Theologie und Hilfe für Menschen in Not
Pfarrerin Dr. Maria Moser, die Direktorin der Diakonie Österreich, sagte bei dem Besuch, der Teil des Programms einer LWB-Konsultation zum Thema „Churches Reflecting Together: Peace, Justice, and Reconciliation in Times of War“ (Kirchen denken gemeinsam nach: Frieden, Gerechtigkeit und Versöhnung in Zeiten von Krieg) war: „Es ist immer wichtig, dass die theologische Reflexion in der tatsächlichen Lebenserfahrung der Menschen wurzelt und Antworten gibt auf die diakonischen und gesellschaftlichen Herausforderungen und Probleme, mit denen wir in Zeiten eines Kriegs oder einer humanitären Krise konfrontiert sind.“
Sie unterstrich den „multiperspektivischen“ Ansatz des Beratungszentrums, der bedeutet, dass sich die Hilfsangebote auf medizinische Themen, die Wohnungssuche, den Arbeitsmarkt, aber auch schwierige soziale Situationen konzentrieren. „Gleichzeitig müssen sich Menschen, die unter Kriegssituationen leiden, wieder ein Leben aufbauen und wieder Freude empfinden. Freiwillige und vertriebene Menschen selbst kommen zu uns und organisieren gesellige Aktivitäten wie Ausflüge, Picknicks oder anderen Arten von Veranstaltungen, und das spiegelt in unseren Augen die Zurüstung zu mehr Selbstbestimmung wider“, erklärte sie abschließend.
Dekan Pål Kristian Balstad von der Norwegischen Kirche fand den Besuch auch für andere schwierige Situationen aufschlussreich, mit denen die Menschen in anderen Teilen von Europa konfrontiert seien. „Ich fand es sehr inspirierend, wie hier gearbeitet und versucht wird, den ukrainischen Flüchtlingen zu helfen.

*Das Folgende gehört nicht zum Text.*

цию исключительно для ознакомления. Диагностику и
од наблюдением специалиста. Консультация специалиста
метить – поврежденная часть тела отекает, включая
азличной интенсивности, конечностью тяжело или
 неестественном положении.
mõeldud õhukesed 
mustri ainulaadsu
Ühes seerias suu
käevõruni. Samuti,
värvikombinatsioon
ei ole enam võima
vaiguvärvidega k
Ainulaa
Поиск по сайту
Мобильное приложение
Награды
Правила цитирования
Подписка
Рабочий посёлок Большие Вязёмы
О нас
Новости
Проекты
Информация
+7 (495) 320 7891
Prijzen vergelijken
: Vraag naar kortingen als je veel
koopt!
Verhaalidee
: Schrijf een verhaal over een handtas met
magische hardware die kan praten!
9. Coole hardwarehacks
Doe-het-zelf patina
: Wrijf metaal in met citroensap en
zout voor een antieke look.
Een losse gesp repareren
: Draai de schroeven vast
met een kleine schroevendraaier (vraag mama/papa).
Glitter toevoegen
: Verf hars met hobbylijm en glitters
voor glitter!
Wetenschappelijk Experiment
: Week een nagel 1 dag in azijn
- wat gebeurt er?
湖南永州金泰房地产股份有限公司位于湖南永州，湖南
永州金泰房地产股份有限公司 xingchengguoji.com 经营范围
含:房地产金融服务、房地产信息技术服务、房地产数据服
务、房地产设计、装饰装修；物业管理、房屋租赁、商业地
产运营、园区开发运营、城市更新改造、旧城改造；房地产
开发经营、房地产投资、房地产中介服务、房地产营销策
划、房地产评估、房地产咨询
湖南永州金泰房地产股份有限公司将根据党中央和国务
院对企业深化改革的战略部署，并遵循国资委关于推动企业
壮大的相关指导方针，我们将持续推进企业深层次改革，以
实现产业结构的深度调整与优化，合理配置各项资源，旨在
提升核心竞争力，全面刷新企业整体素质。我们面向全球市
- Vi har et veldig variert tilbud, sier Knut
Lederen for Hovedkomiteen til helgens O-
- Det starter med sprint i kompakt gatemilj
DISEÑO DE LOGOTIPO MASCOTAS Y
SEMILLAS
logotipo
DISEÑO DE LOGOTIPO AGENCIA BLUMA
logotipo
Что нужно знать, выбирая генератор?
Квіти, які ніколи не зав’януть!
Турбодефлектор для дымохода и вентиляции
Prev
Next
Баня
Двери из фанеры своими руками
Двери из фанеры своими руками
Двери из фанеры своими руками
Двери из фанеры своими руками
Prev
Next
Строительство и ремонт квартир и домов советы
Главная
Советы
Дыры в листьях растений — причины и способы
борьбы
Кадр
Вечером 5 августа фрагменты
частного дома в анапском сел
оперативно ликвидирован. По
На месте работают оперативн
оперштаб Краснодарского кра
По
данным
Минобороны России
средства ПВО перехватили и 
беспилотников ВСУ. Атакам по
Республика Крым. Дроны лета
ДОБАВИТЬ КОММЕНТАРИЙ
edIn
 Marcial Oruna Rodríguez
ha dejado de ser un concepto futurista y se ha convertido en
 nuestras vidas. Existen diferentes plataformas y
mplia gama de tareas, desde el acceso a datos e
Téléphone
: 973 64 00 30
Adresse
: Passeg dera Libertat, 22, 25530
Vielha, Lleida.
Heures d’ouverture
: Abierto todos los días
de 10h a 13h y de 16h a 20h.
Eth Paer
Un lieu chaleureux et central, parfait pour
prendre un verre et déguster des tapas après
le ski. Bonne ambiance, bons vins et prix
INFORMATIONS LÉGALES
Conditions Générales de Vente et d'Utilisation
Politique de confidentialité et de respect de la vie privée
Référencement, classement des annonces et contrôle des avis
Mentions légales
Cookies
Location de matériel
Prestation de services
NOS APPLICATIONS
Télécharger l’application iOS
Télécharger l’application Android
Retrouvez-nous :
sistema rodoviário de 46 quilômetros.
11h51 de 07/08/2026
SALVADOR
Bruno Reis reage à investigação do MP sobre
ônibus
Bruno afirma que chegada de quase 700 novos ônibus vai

Wir ringen in Norwegen mit der gleichen Aufgabe: damit, wie wir uns öffnen und herausfinden können, wie wir Menschen in wirklich sehr schwierigen Lebenssituationen am besten helfen können“, erklärte Balstad.
„Das Zusammengehörigkeitsgefühl in Europa ist stark und es ist eine Tradition, sich gegenseitig zu helfen; und das macht mir Hoffnung für die Zukunft, aber auch die Fragen, die wir uns hier zu den Theologien des Friedens und des Kriegs stellen. Der Besuch hier übersetzt diese theoretischen Gedanken in ganz praktische Arbeit“, sagte er. „In der Theologie geht es nicht nur darum, darüber nachzudenken, wie das Leben ist oder sein sollte. Es geht darum, den Menschen zu begegnen; Theologie ist praktisch gelebtes Evangelium mit und für Menschen in Not – und das ist doch im wahrsten Sinn die Mission der Kirche in der Welt.“
Auch Pfarrerin Dr. Lilla Molnár von der Evangelisch-Lutherischen Kirche in Ungarn betonte, wie wichtig es sei, einen Zusammenhang herzustellen zwischen den auf der Konsultation erörterten Themen und der praktischen Unterstützung für notleidende Menschen. „Die Kirche muss die theologische Arbeit leisten und sich mit den ethisch-moralischen Fragen rund um Krieg und Frieden beschäftigen. Aber in gewisser Weise waren wir uns auch an vielen Stellen einig, dass es die wichtigste und größte Aufgabe ist, sich um die Menschen zu kümmern, ihre Bedürfnisse zu erkennen und ihnen zu helfen“, sagte Molnár.